I have the below-processed data set and I want rows corresponding to times 9.15 - 9.20 for each day for about a month. The current data that I have is of each day for a whole month at 5-minute time intervals starting from 9.15 onwards.
Below is the dictionary format and also the pic of the data
[{'datetime': '2022-01-03 09:15:00',
'stock_code': 'NIFTY',
'exchange_code': 'NFO',
'product_type': 'Futures',
'expiry_date': '27-JAN-22',
'right': 'Others',
'strike_price': '0',
'open': '17443',
'high': '17509.8496',
'low': '17410.0508',
'close': '17506.8496',
'volume': '481550',
'open_interest': '10319300',
'count': 0},
{'datetime': '2022-01-03 09:20:00',
'stock_code': 'NIFTY',
'exchange_code': 'NFO',
'product_type': 'Futures',
'expiry_date': '27-JAN-22',
'right': 'Others',
'strike_price': '0',
'open': '17512',
'high': '17515',
'low': '17483.5996',
'close': '17483.5996',
'volume': '538550',
'open_interest': '10208300',
'count': 1},
I tried splitting the DateTime to Date and Time columns and then using .dt.date and .dt.minute to filter out the date. But it gives some error.

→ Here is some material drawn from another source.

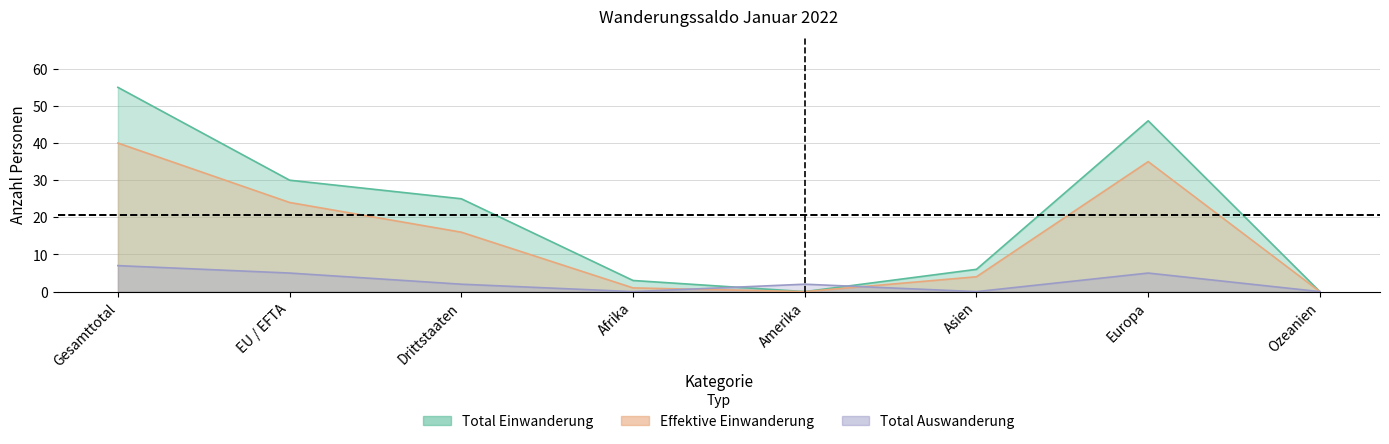

How many lines are shown in the chart?

3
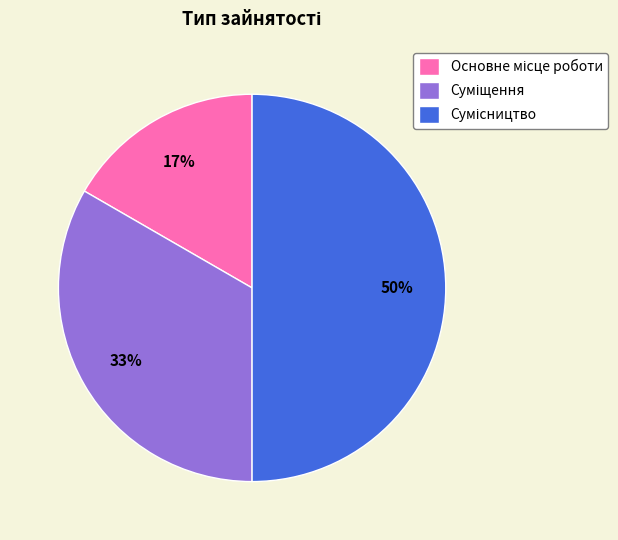

To the nearest percent, what is the difference between the largest and smallest slice percentages?

33%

df['Dates'] = pd.to_datetime(df['datetime']).dt.date
df['Time'] = pd.to_datetime(df['datetime']).dt.time
df
time_mask = (df['Time'].dt.hour == 9) & ((df['Time'].dt.minute >= 15) & (df['Time'].dt.minute <= 20))
but am getting error Can only use .dt accessor with datetimelike values. I tried googling it but couldn't get the exact solution to solve it.
Thanks!!
EDIT: Now rows which have time 9.15-9.20 is getting rendered as
hour = pd.to_datetime(df['datetime']).dt.hour
minute = pd.to_datetime(df['datetime']).dt.minute
time_mask = hour.eq(9) & minute.between(15,20)
time_mask
On using the above code as pointed in the description. Now how to sort the rows based on the time_mask == true values. I tried
rslt_df = df(time_mask==True)
rslt_df
but seems df is not a callable object. Is there any other way to proceed?

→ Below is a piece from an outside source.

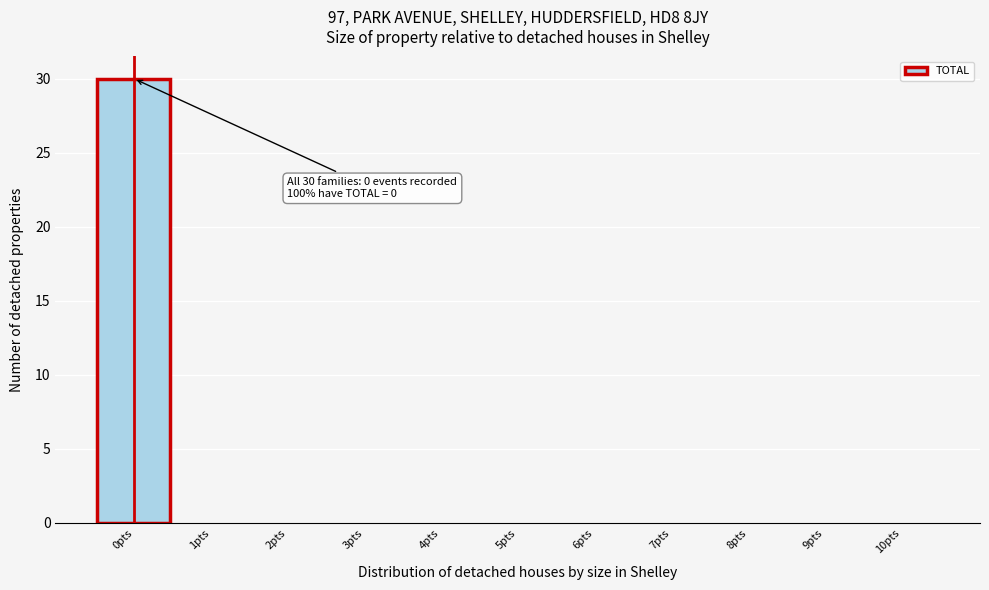

Which range on the x-axis has the tallest bar?

-0.5 to 0.5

CodePudding user response:
The issue is you're calling dt
twice in a row. When you do df['Time'].dt.hour
in your time_mask
you're really doing pd.to_datetime(df['datetime']).dt.time.dt.hour
because of how you defined df['Time']
. Runing the dt.time.dt.hour
above results in your same error.
You can directly access the hour and minute values and you don't have to save them as columns in your table. You can also use eq
as a replacement for ==
and between
to simplify your logic
hour = pd.to_datetime(df['datetime']).dt.hour
minute = pd.to_datetime(df['datetime']).dt.minute
time_mask = hour.eq(9) & minute.between(15,20)